Il Saccharomyces cerevisiae (SC) è un organismo unicellulare che appartiene al regno dei funghi e che fin dall’antichità è stato reclutato dall’uomo per produrre il pane e le bevande alcoliche. La sua parete cellulare rappresenta il 15-20% del peso totale della sostanza secca. Nel SC sono presenti una significativa quantità di carboidrati, la cui concentrazione dipende molto dalle condizioni in cui è cresciuto. Questi possono essere intracellulari come il glicogene (16-20%) e il trealosio (6-10%) oppure costituenti della parete cellulare come i β-glucani, polisaccaridi insolubili che possiamo trovare anche in alcuni semi vegetali. I β-glucani sono in grado di adsorbire e quindi legare micotossine, virus e batteri e hanno la capacità di stimolare l’immuno-competenza dei vitelli. Molto interessante da un punto di vista biologico è il secondo dei componenti più importanti della parete cellulare del SC, ovvero i mannani, tra i quali il D-mannosio è il monosaccaride più importante. I mannano oligosaccaridi (MOS) e i β-glucani arrivano indenni nell’intestino degli animali che li ingeriscono e sono in grado di svolgere funzioni biologiche molto interessanti per la salute intestinale. Molti batteri Gram-negativi, come quelli appartenenti alla famiglia delle enterobacteriacea, sono dotati di pili o fimbrie, ossia di filamenti al termine di quali si trova una molecola proteica (adesina) in grado di far aderire il batterio alle cellule epiteliali, rendendolo in grado di esercitare la sua azione patogena. A questa famiglia appartengono molti batteri, alcuni dei quali sono coinvolti nelle malattie enteriche dei vitelli, come coli, salmonelle, klebsielle, serratia e yersinia.

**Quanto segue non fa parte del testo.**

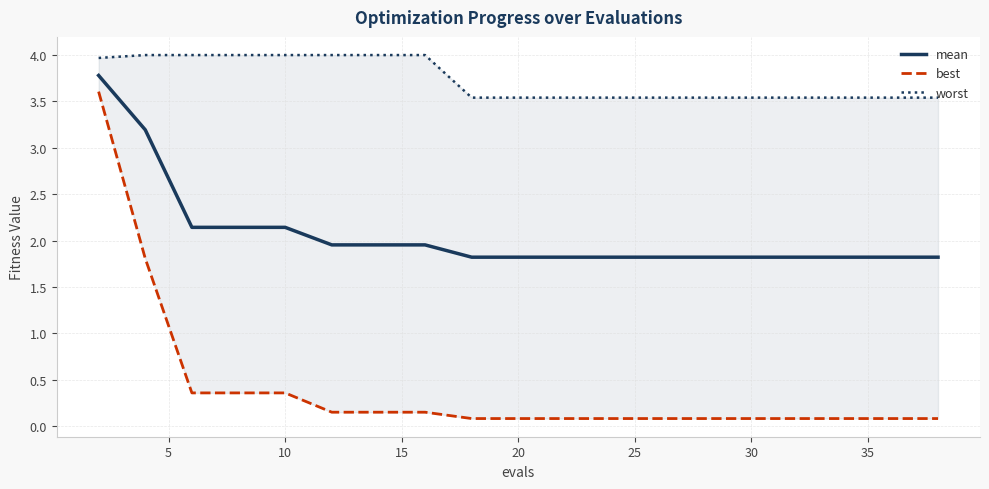

What is the difference between the second highest and minimum values in the mean series?

1.4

Il D-mannosio dei MOS ha un’elevata affinità nei confronti delle adesine batteriche per cui esercita un ruolo “antibiotico” interessante. I MOS hanno anche un’azione positiva nei confronti del sistema immunitario, un’azione antiossidante e in generale migliorano l’integrità della mucosa intestinale. I mannano oligosaccaridi, inoltre, si sono dimostrati essere un fattore di crescita del bifidobacterium, la cui importanza clinica nella salute intestinale è testimoniata dall’uso probiotico che se ne fa.
Conclusioni
La riduzione all’indispensabile dell’uso degli antimicrobici nella medicina umana e animale è una necessità non più procastinabile, anche se di difficile attuazione pratica. Igiene, bio-sicurezza, selezione genetica e profilassi vaccinale possono fare molto, come l’uso di alcuni nutrienti di comprovata azione clinica. Questo tema così complesso e delicato richiede un atteggiamento severo nel valutare cosa realmente si può fare per coniugare la salute degli animali, e quindi il loro benessere, il diritto ad un reddito adeguato per gli allevatori e la tutela della salute umana. Dei tanti principi attivi “naturali” reclutabili in allevamento con effetto antibatterico diretto o in grado di stimolare le difese naturali dell’organismo, è necessario selezionare quelli dotati di trial clinici positivi, plausibilità del meccanismo d’azione e pubblicazioni scientifiche sulle riviste indicizzate.